JEFFREY KAYE: The company, which needed regulatory approval for many of its deals, was a major political contributor. Global Crossing and its executives gave more money than Enron to federal candidates-- $3.5 million since 1998. 55% of the total went to Democrats, 45% to Republicans, according to the Center for Responsive Politics.
Also, both former president George Bush and current Democratic National Committee chair terry McAuliffe made millions from Global Crossing's stock. The former president was paid in stock for a speech. McAuliffe, a consultant to Winnick, was an early investor. Former Defense Secretary William Cohen became a Global Crossing director when he left government.
SPOKESMAN: It's technically a merchant bank.
JEFFREY KAYE: Former California Governor Pete Wilson is managing director of Winnick's private bank.

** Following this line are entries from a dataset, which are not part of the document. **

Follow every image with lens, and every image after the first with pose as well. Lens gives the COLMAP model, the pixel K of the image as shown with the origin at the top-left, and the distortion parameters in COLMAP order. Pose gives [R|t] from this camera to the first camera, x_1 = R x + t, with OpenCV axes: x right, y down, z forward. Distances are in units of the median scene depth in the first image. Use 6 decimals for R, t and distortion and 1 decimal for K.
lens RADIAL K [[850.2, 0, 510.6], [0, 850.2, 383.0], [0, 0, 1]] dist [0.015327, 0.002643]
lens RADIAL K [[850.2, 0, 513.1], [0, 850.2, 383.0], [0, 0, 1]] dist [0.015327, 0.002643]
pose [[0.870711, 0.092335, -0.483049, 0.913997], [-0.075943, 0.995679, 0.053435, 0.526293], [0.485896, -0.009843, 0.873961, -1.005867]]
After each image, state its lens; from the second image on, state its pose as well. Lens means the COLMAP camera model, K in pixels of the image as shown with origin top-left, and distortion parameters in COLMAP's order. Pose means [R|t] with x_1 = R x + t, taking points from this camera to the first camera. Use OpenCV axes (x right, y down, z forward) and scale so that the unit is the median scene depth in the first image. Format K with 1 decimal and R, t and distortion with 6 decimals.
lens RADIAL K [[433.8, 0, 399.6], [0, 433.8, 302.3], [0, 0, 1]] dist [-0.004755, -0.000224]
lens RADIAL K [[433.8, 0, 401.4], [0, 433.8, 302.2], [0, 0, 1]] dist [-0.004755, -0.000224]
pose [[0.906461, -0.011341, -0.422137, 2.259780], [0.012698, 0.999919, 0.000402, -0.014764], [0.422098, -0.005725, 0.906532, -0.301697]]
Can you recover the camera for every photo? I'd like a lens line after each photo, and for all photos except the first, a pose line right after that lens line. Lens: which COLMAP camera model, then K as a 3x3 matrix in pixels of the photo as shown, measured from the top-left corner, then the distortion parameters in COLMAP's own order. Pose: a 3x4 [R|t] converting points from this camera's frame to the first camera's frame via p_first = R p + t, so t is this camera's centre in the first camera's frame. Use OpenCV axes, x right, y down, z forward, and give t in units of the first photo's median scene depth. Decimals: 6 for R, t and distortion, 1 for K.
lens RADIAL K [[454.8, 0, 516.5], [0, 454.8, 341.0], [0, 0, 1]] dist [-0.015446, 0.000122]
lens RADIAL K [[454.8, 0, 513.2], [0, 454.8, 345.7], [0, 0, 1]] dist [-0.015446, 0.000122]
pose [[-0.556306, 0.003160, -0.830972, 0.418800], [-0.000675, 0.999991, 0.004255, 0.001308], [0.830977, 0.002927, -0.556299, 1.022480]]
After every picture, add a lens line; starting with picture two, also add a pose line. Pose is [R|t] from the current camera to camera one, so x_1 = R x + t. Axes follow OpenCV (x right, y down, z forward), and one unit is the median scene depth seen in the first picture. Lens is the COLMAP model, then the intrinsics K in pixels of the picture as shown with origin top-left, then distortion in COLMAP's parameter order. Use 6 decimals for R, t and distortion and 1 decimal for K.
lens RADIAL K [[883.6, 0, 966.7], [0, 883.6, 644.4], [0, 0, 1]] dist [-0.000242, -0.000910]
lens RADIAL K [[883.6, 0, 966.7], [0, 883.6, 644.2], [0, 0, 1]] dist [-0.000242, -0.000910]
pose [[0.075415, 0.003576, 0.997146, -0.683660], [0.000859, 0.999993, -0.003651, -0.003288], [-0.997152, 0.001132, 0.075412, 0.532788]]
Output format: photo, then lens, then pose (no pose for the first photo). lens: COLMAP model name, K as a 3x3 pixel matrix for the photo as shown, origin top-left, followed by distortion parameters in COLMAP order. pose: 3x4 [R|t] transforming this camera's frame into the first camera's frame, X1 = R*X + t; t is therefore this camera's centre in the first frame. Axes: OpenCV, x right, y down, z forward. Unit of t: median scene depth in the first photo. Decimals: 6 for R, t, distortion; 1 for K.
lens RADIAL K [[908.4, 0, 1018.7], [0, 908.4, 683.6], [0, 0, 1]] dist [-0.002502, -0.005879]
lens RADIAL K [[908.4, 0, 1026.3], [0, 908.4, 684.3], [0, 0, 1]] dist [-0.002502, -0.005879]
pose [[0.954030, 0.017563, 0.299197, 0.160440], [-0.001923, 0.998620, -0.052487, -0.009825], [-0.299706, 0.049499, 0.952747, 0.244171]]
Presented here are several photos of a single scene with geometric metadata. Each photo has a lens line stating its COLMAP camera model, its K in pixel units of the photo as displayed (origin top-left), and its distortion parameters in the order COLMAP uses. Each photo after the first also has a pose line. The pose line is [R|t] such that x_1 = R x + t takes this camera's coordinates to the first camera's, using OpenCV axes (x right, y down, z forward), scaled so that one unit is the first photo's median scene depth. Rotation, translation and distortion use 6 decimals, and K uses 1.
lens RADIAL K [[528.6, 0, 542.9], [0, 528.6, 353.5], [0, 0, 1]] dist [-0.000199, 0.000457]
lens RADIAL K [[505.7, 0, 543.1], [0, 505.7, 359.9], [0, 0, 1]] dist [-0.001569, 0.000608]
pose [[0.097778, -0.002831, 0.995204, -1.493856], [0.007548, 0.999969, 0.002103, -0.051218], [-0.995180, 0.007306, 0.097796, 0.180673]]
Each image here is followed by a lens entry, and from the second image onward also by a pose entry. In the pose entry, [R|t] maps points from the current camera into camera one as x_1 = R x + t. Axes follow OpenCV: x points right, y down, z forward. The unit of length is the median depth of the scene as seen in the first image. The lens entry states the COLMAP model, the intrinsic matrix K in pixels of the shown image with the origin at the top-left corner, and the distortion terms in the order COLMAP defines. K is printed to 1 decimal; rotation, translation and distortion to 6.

And this January, just two weeks before Global Crossing declared bankruptcy, President Bush announced his intention to appoint Thomas Casey, now Global Crossing vice-chairman, to his National Security Telecommunications Advisory Committee.
SPOKESMAN: This kind of greed, absolute, unfettered greed-- I don't think it's good for America.
JEFFREY KAYE: Today, Congress took its first look at Global Crossing. Members of a House Financial Services Subcommittee questioned CEO John Legere and chief financial officer Dan Coors about the company's accounting practices. Legere blamed a downturn in the telecommunications industry for his company's collapse and for the layoffs of some 9,000 employees.
JOHN LEGERE, CEO, Global Crossing: We feel the pain more than I think you understand. It's a very horrible thing that we've had to do, to try to do something that I believe is in the best interest of Rochester, which is to save this company, save the jobs that exist, and hopefully get back to a time when we can grow jobs and bring new jobs back into Rochester.
JEFFREY KAYE: Legere defended his compensation package.
REP. STEPHANIE TUBBS JONES, (D) Ohio: How much did you receive to become the CEO of Global Crossing?
JOHN LEGERE: I think my salary is public information.
REP. STEPHANIE TUBBS JONES: I ask you, what did you receive, sir?
JOHN LEGERE: My salary is $1.1 million a year.
REP. STEPHANIE TUBBS JONES: And you received a signing bonus, also, sir?
JOHN LEGERE: I had a $3.5 million signing bonus. There is a difficulty in trying to understand the complexities of a chief executive officer in a turnaround situation of a major telecommunications company, and to believe that those skills are translated to having anybody who could come in and play that role is an understatement of the complexity of the task that we faced.
JEFFREY KAYE: Members of Congress also quizzed the Global Crossing executives about a controversial financial practice that critics say artificially inflated the value of the company. The transactions are known as "swaps." Telecom companies, including Global Crossing, traded rights to use each other's networks, boosting the companies' sales and earnings figures. The Global Crossing executives denied any improper accounting, and Legere said he hopes a viable, slimmed-down company can emerge from bankruptcy.
JOHN LEGERE: The reality is that thousands of our employees continue to operate the real Global Crossing. Today, Global Crossing has over 85,000 customers-- corporations, governments, associations, and organizations-- in over 200 cities in 27 countries who transmit voice and data over our global network. Every day, our employees keep coming to work, keep helping customers keep the data moving, and keep their spirits high.
JEFFREY KAYE: Legere's optimism is reminiscent of assurances Gary Winnick offered in 1999.
GARY WINNICK: We're not going to be the Flying Walendas in the business. WE have a big responsibility to our shareholder base and to our employees. And, uh, we're never going to violate that.
JEFFREY KAYE: Whether or not they did violate that responsibility is now the subject of more than 30 lawsuits, as well as investigations by Congress, by the FBI, and by the Securities and Exchange Commission.